We're told the building started out as a federal building in 1913. Then, it was a post office, and later home to the local community college. It sat empty for several years and fell into disrepair. But the Creativity Unlimited Arts Council decided it could be saved and used.

We recently visited with Wava Best and Rick Nelson to talk more about the center's history, and its future. "The building became available," Best said. "The city was going to tear it down and turn it into a parking lot. They offered it to us for $10,000 if we would raise $250,000 within 6 or 8 weeks. We went around, knocked on doors, and we completed that task. So we owned it."

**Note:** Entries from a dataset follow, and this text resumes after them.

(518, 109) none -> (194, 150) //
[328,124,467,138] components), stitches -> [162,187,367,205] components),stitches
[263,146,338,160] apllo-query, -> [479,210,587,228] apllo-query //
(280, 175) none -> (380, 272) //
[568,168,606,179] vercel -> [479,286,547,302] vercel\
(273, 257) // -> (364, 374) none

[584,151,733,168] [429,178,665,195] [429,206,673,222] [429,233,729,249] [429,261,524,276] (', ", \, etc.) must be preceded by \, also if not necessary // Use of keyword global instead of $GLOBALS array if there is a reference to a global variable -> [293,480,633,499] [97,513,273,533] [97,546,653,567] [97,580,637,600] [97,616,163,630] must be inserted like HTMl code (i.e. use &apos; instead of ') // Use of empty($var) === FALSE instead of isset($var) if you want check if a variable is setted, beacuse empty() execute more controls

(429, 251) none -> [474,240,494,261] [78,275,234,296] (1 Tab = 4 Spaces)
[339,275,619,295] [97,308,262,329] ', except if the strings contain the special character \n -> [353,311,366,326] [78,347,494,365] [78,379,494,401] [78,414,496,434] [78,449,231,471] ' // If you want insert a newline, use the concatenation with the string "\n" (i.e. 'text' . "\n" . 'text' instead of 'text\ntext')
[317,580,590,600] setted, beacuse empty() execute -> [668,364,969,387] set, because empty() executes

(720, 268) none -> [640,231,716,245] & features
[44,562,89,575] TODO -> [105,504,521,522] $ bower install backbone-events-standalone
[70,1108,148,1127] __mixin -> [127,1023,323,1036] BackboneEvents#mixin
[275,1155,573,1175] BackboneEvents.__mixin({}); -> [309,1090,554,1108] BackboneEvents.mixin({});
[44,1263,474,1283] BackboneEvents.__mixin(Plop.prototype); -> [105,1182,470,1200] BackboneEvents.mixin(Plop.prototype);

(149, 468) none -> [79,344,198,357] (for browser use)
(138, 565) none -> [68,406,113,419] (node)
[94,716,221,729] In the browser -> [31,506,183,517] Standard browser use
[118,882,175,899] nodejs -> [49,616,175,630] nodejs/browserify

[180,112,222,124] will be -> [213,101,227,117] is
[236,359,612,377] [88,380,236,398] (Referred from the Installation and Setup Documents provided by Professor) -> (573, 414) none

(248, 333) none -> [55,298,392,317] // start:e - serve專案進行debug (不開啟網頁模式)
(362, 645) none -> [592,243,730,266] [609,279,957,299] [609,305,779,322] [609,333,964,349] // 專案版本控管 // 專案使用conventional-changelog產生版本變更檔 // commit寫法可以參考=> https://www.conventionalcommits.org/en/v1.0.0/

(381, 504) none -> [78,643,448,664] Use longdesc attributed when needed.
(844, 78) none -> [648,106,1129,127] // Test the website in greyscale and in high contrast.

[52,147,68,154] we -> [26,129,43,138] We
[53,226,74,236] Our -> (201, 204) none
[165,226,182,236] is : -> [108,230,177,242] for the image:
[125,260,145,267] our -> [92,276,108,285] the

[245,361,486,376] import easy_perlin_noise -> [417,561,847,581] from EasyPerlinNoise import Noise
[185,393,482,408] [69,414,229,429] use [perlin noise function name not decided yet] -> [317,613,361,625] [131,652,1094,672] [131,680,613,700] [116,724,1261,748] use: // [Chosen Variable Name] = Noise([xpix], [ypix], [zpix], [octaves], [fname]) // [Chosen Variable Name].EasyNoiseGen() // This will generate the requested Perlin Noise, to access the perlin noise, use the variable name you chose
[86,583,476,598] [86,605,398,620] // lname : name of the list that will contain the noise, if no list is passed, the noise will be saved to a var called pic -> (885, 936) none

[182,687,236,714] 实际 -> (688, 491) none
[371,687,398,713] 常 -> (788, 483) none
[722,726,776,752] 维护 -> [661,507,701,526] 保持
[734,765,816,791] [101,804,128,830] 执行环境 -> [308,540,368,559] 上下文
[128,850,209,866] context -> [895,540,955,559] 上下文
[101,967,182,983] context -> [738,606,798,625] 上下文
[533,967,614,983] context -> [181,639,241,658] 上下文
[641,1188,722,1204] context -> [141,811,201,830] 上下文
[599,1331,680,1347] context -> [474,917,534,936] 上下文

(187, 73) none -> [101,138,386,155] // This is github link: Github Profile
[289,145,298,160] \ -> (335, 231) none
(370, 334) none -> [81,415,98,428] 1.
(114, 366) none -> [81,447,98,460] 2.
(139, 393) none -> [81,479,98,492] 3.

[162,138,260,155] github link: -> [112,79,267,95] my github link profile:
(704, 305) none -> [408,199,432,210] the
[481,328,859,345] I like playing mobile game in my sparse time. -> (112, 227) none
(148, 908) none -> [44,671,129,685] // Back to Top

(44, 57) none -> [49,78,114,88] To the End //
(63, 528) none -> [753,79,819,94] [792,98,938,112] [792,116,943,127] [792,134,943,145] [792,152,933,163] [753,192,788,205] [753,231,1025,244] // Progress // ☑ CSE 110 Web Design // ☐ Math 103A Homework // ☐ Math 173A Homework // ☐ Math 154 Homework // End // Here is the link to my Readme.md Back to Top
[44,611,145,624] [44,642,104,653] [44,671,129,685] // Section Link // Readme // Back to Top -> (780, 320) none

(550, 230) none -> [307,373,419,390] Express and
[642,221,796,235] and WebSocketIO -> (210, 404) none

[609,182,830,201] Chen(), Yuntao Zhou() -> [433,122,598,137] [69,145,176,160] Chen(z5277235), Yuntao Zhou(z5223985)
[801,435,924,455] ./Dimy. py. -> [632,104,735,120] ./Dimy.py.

The building has experienced a total renovation of electrical, heating and plumbing to bring everything up to code. "What we call the studio level is actually the basement," Best said. "We opened that in 2013." The studio level features several classrooms and work space areas. Then, the group moved up to the first floor. "It has a wonderful gift shop, it has our main gallery, and it has a beautiful east hallway that we've renovated. The second floor features a lovely reception area, and there's a patio off of the reception room."

The third floor is the latest development for the Prairie Arts Center. "We finally opened it in 2019," Best said. "Each floor has been at least a two-year project. Up here is more of the educational spaces. Great Plains Health is sponsor of one of the rooms. We've divided one of the large rooms on the east side into three studios. There is a computer graphics room, and in the back of that, we have what's called 'Jenny's Closet'. It features Jenny Raymond's wonderful quilted garments that she's internationally known for. She's from Brady, and she donated all of the garments to us." Perhaps the crown jewel of the third floor is the room designed to look like the studio of former North Platte artist Ted Long. "Rick Nelson was instrumental in getting that room to look like Ted Long's cabin that he worked in outside of town. Long is a well-known western artist," Best said.

Rick Nelson did much of the construction work on the building and he said at first, it looked like too big of a job. "It was not in good repair. In fact, it was in terrible repair. I had to give it some consideration," Nelson laughed. "But thankfully, I got involved. And I'm blessed to be a part of this, because we've taken a building that was on its last breath, and we've given it life. It's just been a wonderful experience for me, and for all of us that have been a part of it."